Yenny Wahid, a prominent public figure who champions tolerance, peace, and prosperity in Indonesia, and advises the Indonesian Government on anti-terrorism and anti-radicalism, delivered the Keynote Address. She is an active proponent for leveraging technologies for economic empowerment, especially for grassroots communities. She emphasized the benefits of empowering women economically, beyond income dimensions and impacting on peace, security, and access to justice.
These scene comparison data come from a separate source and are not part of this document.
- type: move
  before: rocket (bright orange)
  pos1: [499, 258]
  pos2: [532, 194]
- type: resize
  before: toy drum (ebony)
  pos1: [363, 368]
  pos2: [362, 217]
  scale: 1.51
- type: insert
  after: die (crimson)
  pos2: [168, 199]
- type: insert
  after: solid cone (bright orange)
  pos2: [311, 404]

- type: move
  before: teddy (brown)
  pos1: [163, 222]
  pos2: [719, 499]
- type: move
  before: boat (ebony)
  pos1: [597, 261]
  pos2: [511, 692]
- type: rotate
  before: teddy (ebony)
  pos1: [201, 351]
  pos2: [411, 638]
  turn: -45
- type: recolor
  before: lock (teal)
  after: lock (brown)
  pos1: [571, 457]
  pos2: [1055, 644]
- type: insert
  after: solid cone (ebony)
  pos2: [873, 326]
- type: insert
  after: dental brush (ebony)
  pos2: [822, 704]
She highlighted the need to use digital tools to build economies of scale from such initiatives, “Digital will enable a multiplier effect on women’s economic empowerment and unlock the potential of women entrepreneurs and women-owned micro- and small businesses and will be key to a strong national economic recovery”. 

More than 300,000 micro and small businesses (MSB) in Indonesia made the shift to digital platforms during the pandemic.  A 2017 study on women’s digital literacy in Indonesia, found that teaching women how to create content and share information on digital media can open more opportunities for economic and professional growth, as well as improved social status, bargaining positions and influence on village policies by providing rural women training in digital media. The UN reported that younger and women-owned businesses deployed  a wider range of digital solutions, and messaging apps  (WhatsApp) and social networks   (Instagram, Facebook or Twitter) were  a popular means to reach additional customers.  Digital solutions also helped business owners manage work and home responsibilities including setting up digital platforms to extend customer reach and resolve delivery problems during lockdowns; changing the scope of the business to cater to local customer preferences; improving service to other platform users including drivers to remain competitive; and using other digital platforms to direct more customers to their platform.
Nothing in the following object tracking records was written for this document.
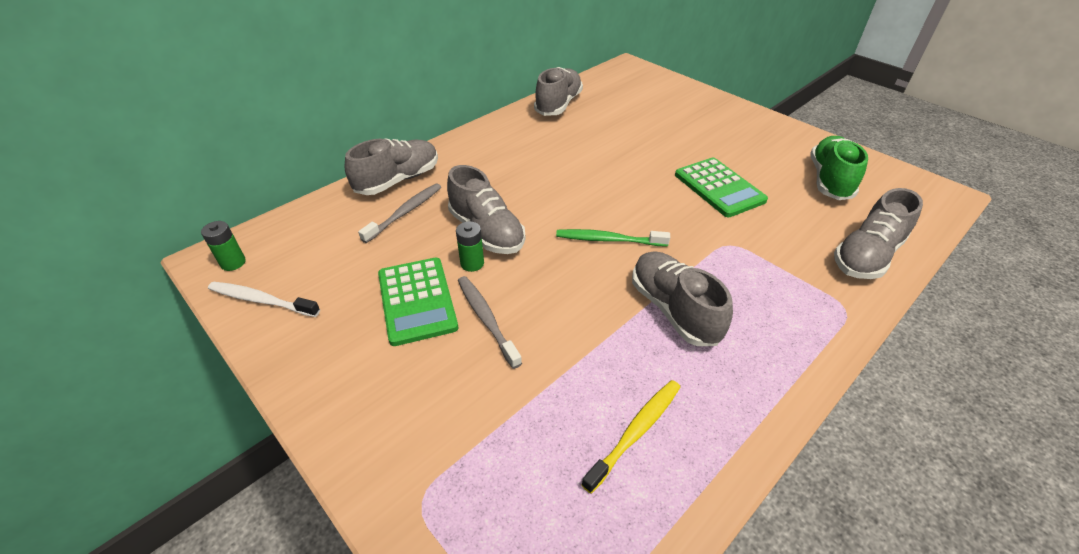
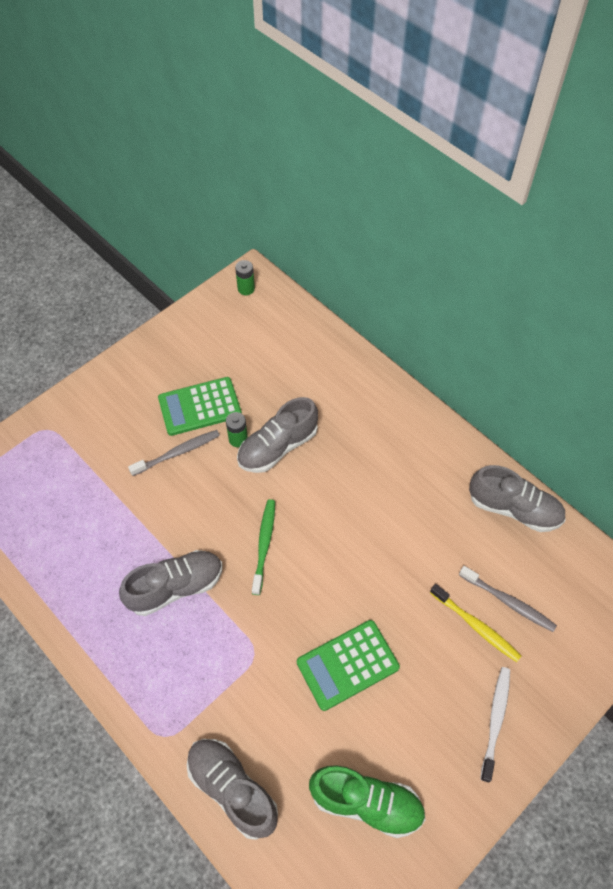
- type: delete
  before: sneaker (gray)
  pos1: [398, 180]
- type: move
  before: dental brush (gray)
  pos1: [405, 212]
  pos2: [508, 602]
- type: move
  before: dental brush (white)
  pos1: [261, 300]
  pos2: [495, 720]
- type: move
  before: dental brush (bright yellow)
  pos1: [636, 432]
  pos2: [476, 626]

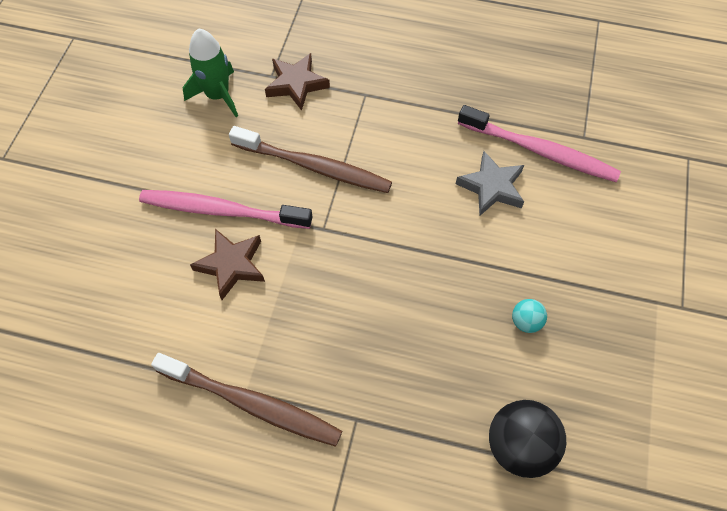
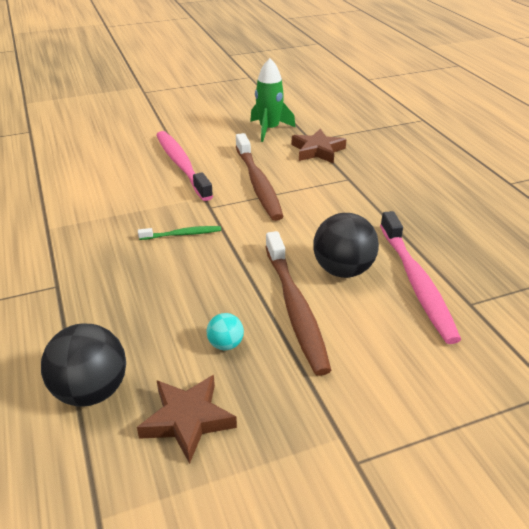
- type: replace
  before: star shape (gray)
  after: ball (ebony)
  pos1: [491, 187]
  pos2: [343, 270]
- type: move
  before: star shape (brown)
  pos1: [232, 265]
  pos2: [187, 420]
- type: move
  before: dental brush (brown)
  pos1: [252, 404]
  pos2: [295, 308]
- type: insert
  after: dental brush (leaf-green)
  pos2: [182, 234]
Dedicated access to smartphones was key. Not all MSB Indonesian women entrepreneurs had access, and sometimes they shared their smartphones with their children or husband. Digital literacy was also an issue and training was critical to achieve the benefits of digitalization, including digital literacy and financial management for MSBs. Technology facilitators were also needed to facilitate the process of adopting and using digital platforms. Women MSB owners were more likely to rely on these technology facilitators from within their immediate network.  Digital payments were also a necessary element.
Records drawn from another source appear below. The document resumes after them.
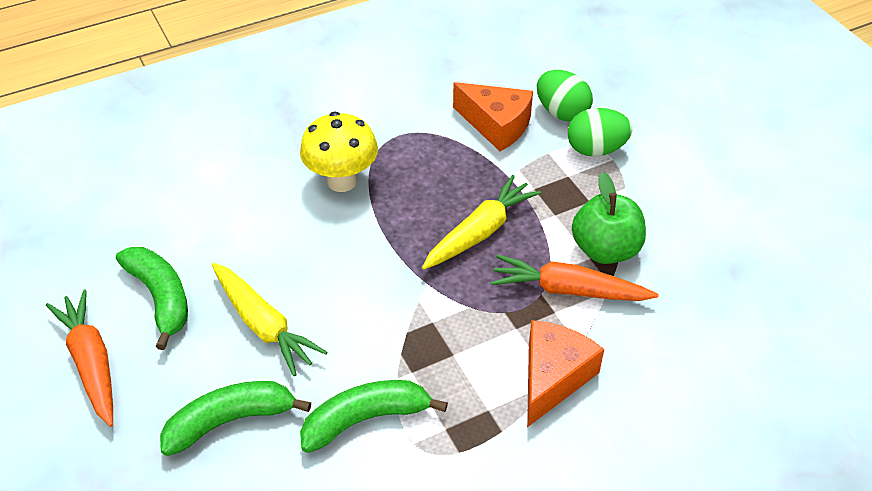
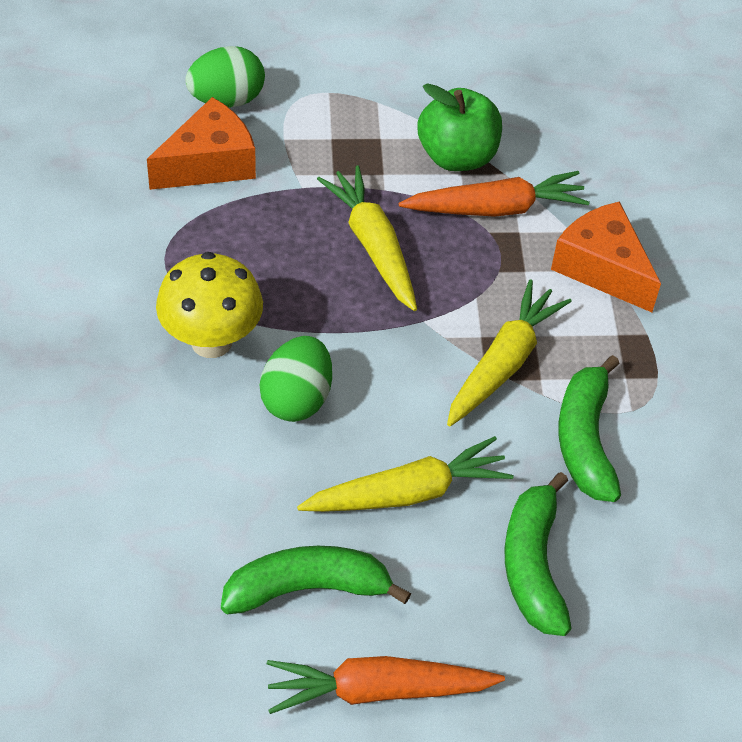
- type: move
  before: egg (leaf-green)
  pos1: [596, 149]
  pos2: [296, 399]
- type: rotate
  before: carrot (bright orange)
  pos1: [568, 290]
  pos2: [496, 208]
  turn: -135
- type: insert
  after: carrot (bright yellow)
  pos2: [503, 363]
The discussion highlighted several important lessons. First of all, the principle of equity must underpin all efforts to digitize and scale women-owned micro and small businesses. There are huge disparities in access and capacities for digital uptake, whereby women, poor and remote communities are at a greater disadvantage. Secondly, the human elements of digitization cannot be ignored. Human agents and facilitators are necessary enablers for shifting behaviors. Finally, trust and partnerships are key to increasing the uptake of digital tools and platforms. The users have to trust in the integrity, reliability and security of the system. Partnerships across government, private sector and civil society are needed to expand the benefits of digitization to more women, more micro and small businesses.   

Going Digital

Women typically invest a higher proportion of their earnings in their families and communities than men. With even a few years of primary education, women have better economic prospects, fewer and healthier children, and better chances of sending their own children to school. GSMA has estimated that there are 1.1 billion unconnected women in low- and middle-income economies in Asia Pacific. Digital technologies can help  equip them for the industries that will thrive in the automation age.  Indonesian women entrepreneurs are agents of change in their families, communities, and countries. Increasing the voice and participation of women in the economy is essential for advancing issues of importance to women on national agendas, with benefits for both women and men. Women’s equal participation is vital to stability, helps prevent conflict, and promotes sustainable, inclusive development.